A medida que fueron caminando hacia el zoológico, les resultó extraño no ver movimiento de gente. Al llegar a la entrada del Caatinga Park vieron sobre la reja cerrada un cartel. Jandiara intentó deletrearlo. En prolija letra impresa anunciaba la clausura momentánea del parque.

 Simona llamó al guardia a los gritos. El hombre se acercó desganadamente y les explicó sobre la enfermedad que se se había propagado entre los animales herbívoros del parque obligando a su clausura hasta nuevo aviso. Luego escuchó a su madrina gritarle al hombre de chaleco fluo que también levantó la voz. La oyó usar la palabra tenebroso mientras trataba de ver algo entre los barrotes. El guardia se alejó gritando que la noticia había salido varias veces en el diario y la televisión y que no era culpa suya si no se habían enterado. Volvió a sentarse buscando sombra ignorando los pedidos de Simona para que las dejaran pasar aunque fuera un momento. 

 Dieron vueltas rodeando las rejas del zoológico, pero solo vieron algunos pájaros con largas colas de colores y la cabeza de la jirafa a lo lejos. Jandiara comprendió que no iban a entrar.

Después, vino el helado en la plaza, las caricias de Simona intentando consolarla y consolarse, las gotas del helado de chocolate cayendo sobre los zapatos blancos que ninguna notó.

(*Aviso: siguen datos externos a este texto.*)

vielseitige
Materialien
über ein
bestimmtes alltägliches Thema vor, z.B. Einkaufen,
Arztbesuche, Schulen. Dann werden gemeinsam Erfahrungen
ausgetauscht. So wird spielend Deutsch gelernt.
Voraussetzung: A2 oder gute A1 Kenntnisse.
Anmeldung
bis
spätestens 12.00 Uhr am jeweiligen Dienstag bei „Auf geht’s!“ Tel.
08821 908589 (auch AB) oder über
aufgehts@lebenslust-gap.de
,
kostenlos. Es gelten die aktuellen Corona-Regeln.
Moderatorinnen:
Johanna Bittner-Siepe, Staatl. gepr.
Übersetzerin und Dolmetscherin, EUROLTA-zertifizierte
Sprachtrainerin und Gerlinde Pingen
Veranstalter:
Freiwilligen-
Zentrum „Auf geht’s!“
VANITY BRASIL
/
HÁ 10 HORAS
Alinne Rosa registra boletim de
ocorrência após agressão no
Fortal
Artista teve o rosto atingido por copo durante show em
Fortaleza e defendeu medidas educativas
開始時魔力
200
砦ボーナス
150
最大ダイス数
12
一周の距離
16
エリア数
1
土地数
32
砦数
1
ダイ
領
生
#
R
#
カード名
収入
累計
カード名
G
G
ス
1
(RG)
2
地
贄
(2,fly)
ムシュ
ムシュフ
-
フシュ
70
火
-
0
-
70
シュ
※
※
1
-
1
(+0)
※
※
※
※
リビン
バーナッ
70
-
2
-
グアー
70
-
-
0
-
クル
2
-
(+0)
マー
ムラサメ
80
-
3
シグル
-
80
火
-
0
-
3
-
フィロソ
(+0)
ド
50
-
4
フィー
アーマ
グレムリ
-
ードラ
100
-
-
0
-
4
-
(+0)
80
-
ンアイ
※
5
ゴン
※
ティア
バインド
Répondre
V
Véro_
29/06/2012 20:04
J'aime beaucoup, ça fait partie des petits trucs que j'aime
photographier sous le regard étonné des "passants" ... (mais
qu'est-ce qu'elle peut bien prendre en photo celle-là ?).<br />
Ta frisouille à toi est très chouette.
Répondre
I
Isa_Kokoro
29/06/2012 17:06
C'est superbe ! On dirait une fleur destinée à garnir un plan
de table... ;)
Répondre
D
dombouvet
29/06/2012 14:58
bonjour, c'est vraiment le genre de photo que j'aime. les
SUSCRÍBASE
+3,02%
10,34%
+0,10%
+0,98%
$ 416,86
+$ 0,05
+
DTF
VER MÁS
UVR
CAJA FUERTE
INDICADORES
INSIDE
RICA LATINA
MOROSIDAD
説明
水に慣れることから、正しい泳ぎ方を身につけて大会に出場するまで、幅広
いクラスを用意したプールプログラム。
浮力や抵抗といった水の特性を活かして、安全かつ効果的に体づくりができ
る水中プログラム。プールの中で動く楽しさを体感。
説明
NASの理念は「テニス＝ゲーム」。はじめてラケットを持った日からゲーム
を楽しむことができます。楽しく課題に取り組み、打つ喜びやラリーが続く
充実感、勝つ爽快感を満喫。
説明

El viaje de regreso fue en silencio y pareció más corto. Al llegar, comieron las empanadas de camarones que su mamá había preparado. Ignoró las burlas de su hermano y sopló las ocho velitas sobre la mesa del patio. 

Jandiara entró a su cuarto pero esa noche no buscó la banqueta para bajar el libro ni el cuaderno. Cuando estuvo segura de que su madre y su hermano dormían se levantó y fue a sentarse debajo del árbol. 

El barrio ya estaba en silencio y solo se escuchaba el ruido del mar. El perro dormía. 

De repente, sintió el suelo moverse. El palo y la soga donde colgaba la ropa todavía húmeda cayeron al piso. A unos metros de la hamaca la tierra comenzó a ondularse, a caer hacia abajo por agujeros como en un reloj de arena. Lo mismo hacia el otro lado, en el frente y a su espalda. Manchas oscuras asomaron desde el suelo agigantándose una tras otra, pero Jandiara no sintió miedo. 

El perro continuó su sueño inmutable mientras los elefantes se sacudían lentamente la tierra, dando pesados pasos a la luz de la luna.